Bearded model calls for people to accept each other's differences

Bearded model Harnaam Kaur is urging people to love and accept themselves regardless of how they look.

Delivering the feature address at the International Women's Resource Network conference entitled "The power within; love your body, love you",  Kaur dared the audience to love themselves and see what effect it would have on all the companies that thrive off of people's poor body image.

Kaur, a body confidence advocate and plus sized model, is the youngest woman in the Guinness Book of Records to sport a full beard. 

The 25-year-old developed the facial hair as a result of Polycystic Ovarian Syndrome, which she developed at the age of 16. 
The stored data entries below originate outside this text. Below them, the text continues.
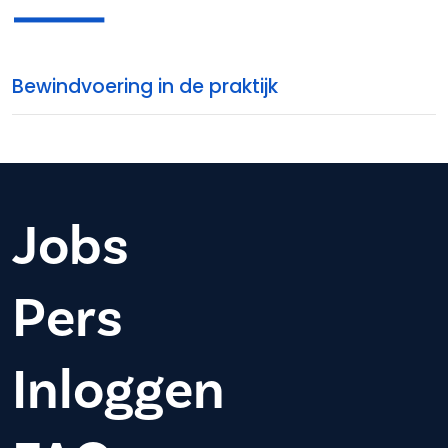
Bewindvoering in de praktijk
Jobs
Pers
Inloggen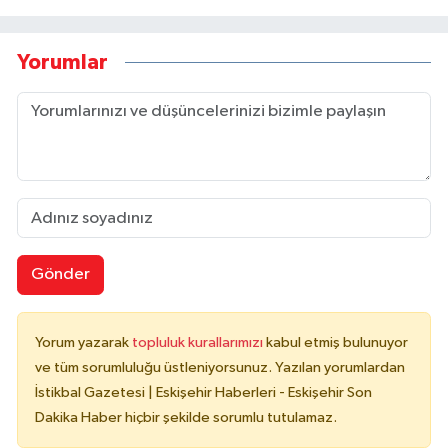
Yorumlar
Gönder
Yorum yazarak
topluluk kurallarımızı
kabul etmiş bulunuyor
ve tüm sorumluluğu üstleniyorsunuz. Yazılan yorumlardan
İstikbal Gazetesi | Eskişehir Haberleri - Eskişehir Son
Dakika Haber hiçbir şekilde sorumlu tutulamaz.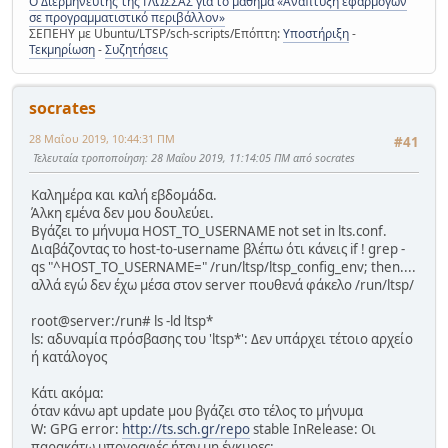
Ο Διερμηνευτής της ΓΛΩΣΣΑΣ για το μάθημα «Ανάπτυξη εφαρμογών
σε προγραμματιστικό περιβάλλον»
ΣΕΠΕΗΥ με Ubuntu/LTSP/sch-scripts/Επόπτη:
Υποστήριξη
-
Τεκμηρίωση
-
Συζητήσεις
socrates
28 Μαΐου 2019, 10:44:31 ΠΜ
#41
Τελευταία τροποποίηση
: 28 Μαΐου 2019, 11:14:05 ΠΜ από socrates
Καλημέρα και καλή εβδομάδα.
Άλκη εμένα δεν μου δουλεύει.
Βγάζει το μήνυμα HOST_TO_USERNAME not set in lts.conf.
Διαβάζοντας το host-to-username βλέπω ότι κάνεις if ! grep -
qs "^HOST_TO_USERNAME=" /run/ltsp/ltsp_config_env; then....
αλλά εγώ δεν έχω μέσα στον server πουθενά φάκελο /run/ltsp/
root@server:/run# ls -ld ltsp*
ls: αδυναμία πρόσβασης του 'ltsp*': Δεν υπάρχει τέτοιο αρχείο
ή κατάλογος
Κάτι ακόμα:
όταν κάνω apt update μου βγάζει στο τέλος το μήνυμα
W: GPG error:
http://ts.sch.gr/repo
stable InRelease: Οι
παρακάτω υπογραφές ήταν μη έγκυρες: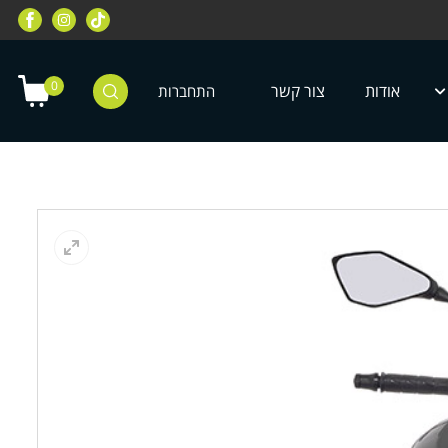
רוכבי שטח, מחלקת רוכבי כביש, מחלקת
מחלקת ציוד מיגון לילדים ונוע
טרקטורונים, רוכבי אופניים ועוד
0
אודות
צור קשר
התחברות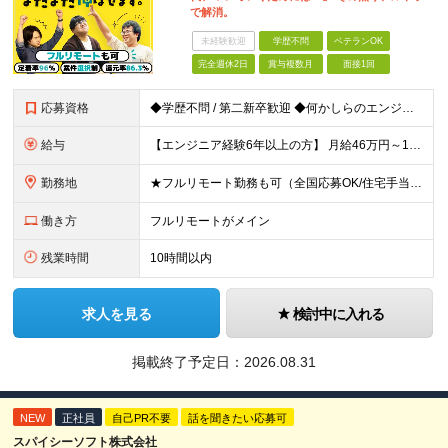
で解消。
未経験歓迎
学歴不問
ベテランOK
完全週休2日
賞与複数月
面接1回
応募資格
◆学歴不問 / 第二新卒歓迎 ◆何かしらのエンジニア経験をお持ちの方 （言語・期間・フェーズ不問） 経験浅めの方も遠慮なくご応募ください！ ■入社前Q＆A ────── ◎実力に見合った報酬が手に
給与
【エンジニア経験6年以上の方】 月給46万円～100万円（固定残業代含む） ※上記月給には月30時間分の固定残業代（月8万7,400円～月19万円）を含む。超過分は全額支給。 【エンジニア経験4年以
勤務地
★フルリモート勤務も可（全国応募OK/住宅手当を支給します） ※案件によって常駐が必要になる場合があります。 ※希望がない限り、転勤はありません ※U・Iターン歓迎 ★ルトラの社員は全国各地で活躍中
働き方
フルリモートがメイン
残業時間
10時間以内
求人を見る
検討中に入れる
掲載終了予定日：
2026.08.31
NEW
正社員
自己PR不要
話を聞きたい応募可
スパイシーソフト株式会社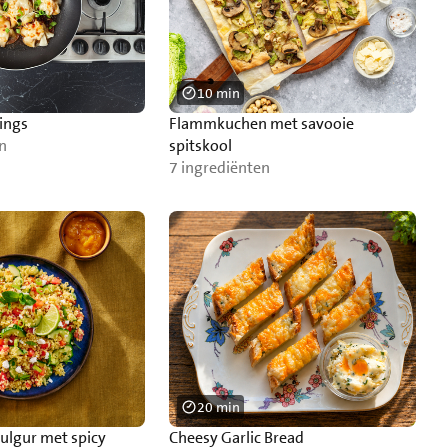
10 min
ings
Flammkuchen met savooie
n
spitskool
7 ingrediënten
20 min
ulgur met spicy
Cheesy Garlic Bread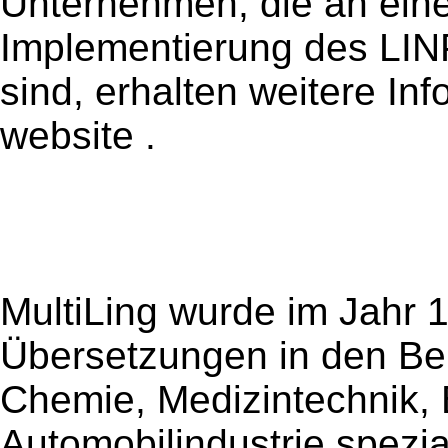
Unternehmen, die an ein
Implementierung des LIN
sind, erhalten weitere In
website .
MultiLing wurde im Jahr 
Übersetzungen in den Ber
Chemie, Medizintechnik, 
Automobilindustrie spezia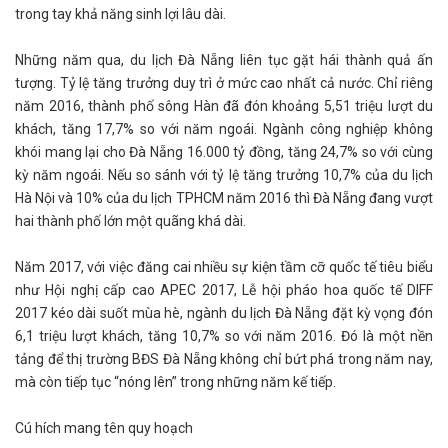
trong tay khả năng sinh lợi lâu dài.
Những năm qua, du lịch Đà Nẵng liên tục gặt hái thành quả ấn
tượng. Tỷ lệ tăng trưởng duy trì ở mức cao nhất cả nước. Chỉ riêng
năm 2016, thành phố sông Hàn đã đón khoảng 5,51 triệu lượt du
khách, tăng 17,7% so với năm ngoái. Ngành công nghiệp không
khói mang lại cho Đà Nẵng 16.000 tỷ đồng, tăng 24,7% so với cùng
kỳ năm ngoái. Nếu so sánh với tỷ lệ tăng trưởng 10,7% của du lịch
Hà Nội và 10% của du lịch TPHCM năm 2016 thì Đà Nẵng đang vượt
hai thành phố lớn một quãng khá dài.
Năm 2017, với việc đăng cai nhiều sự kiện tầm cỡ quốc tế tiêu biểu
như Hội nghị cấp cao APEC 2017, Lễ hội pháo hoa quốc tế DIFF
2017 kéo dài suốt mùa hè, ngành du lịch Đà Nẵng đặt kỳ vọng đón
6,1 triệu lượt khách, tăng 10,7% so với năm 2016. Đó là một nền
tảng để thị trường BĐS Đà Nẵng không chỉ bứt phá trong năm nay,
mà còn tiếp tục “nóng lên” trong những năm kế tiếp.
Cú hích mang tên quy hoạch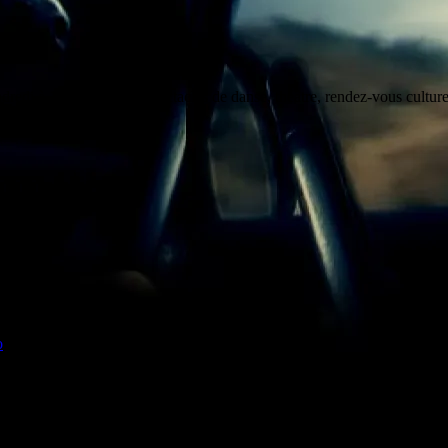
dredi à 19h. Concerts, spectacles de danse, théâtre, rendez-vous cultu
o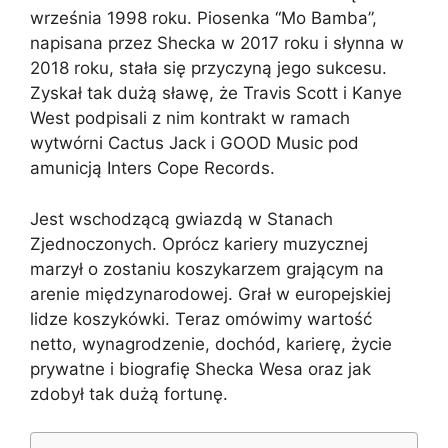
września 1998 roku. Piosenka “Mo Bamba”,
napisana przez Shecka w 2017 roku i słynna w
2018 roku, stała się przyczyną jego sukcesu.
Zyskał tak dużą sławę, że Travis Scott i Kanye
West podpisali z nim kontrakt w ramach
wytwórni Cactus Jack i GOOD Music pod
amunicją Inters Cope Records.
Jest wschodzącą gwiazdą w Stanach
Zjednoczonych. Oprócz kariery muzycznej
marzył o zostaniu koszykarzem grającym na
arenie międzynarodowej. Grał w europejskiej
lidze koszykówki. Teraz omówimy wartość
netto, wynagrodzenie, dochód, karierę, życie
prywatne i biografię Shecka Wesa oraz jak
zdobył tak dużą fortunę.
Speaking at the conference, she detailed the bullying she endured at school as a result of the facial hair, her ethnicity and weight, revealing suicidal thoughts and behaviour she had as a result. 

"It was children that told me that I had upper lip hair, a moustache. For any girl who is told she has a moustache, that is traumatic. A girl has a moustache? That is traumatic,"  she said.

"A beard is normalised to be something that a man holds but for the last 15 minutes now a woman is standing before you with a beard, so I think society's standards need to change a little bit," she said, noting that though she tried to get rid of her facial hair she has come to love it, referring to it as a her lady beard.

Kaur said she doesn't understand why people discriminate based on physical differences. 

"I don't understand why people body shame each other, I don't understand why people discriminate...we all have the same beating heart, we all have red blood, ten fingers, ten toes...can you imagine how many wars and discrimination would end if we all love each other?," she asked.

Stating that nature is imperfect, Kaur wondered why we think nature is beautiful but then judge each other for imperfections.

The Conference also featured morning lectures from Dr  Jacqueline Huggins who spoke about the disabled and Dr Gabrielle Hosein who spoke about gender equality and gender expression, noting that African and Indian women came to the Caribbean as workers who knew how to fight. 

Psychologist Professor Gerard Hutchinson spoke about bullying, depression and suicide, noting that reports of bullying increased in Trinidad and Tobago over the last ten years.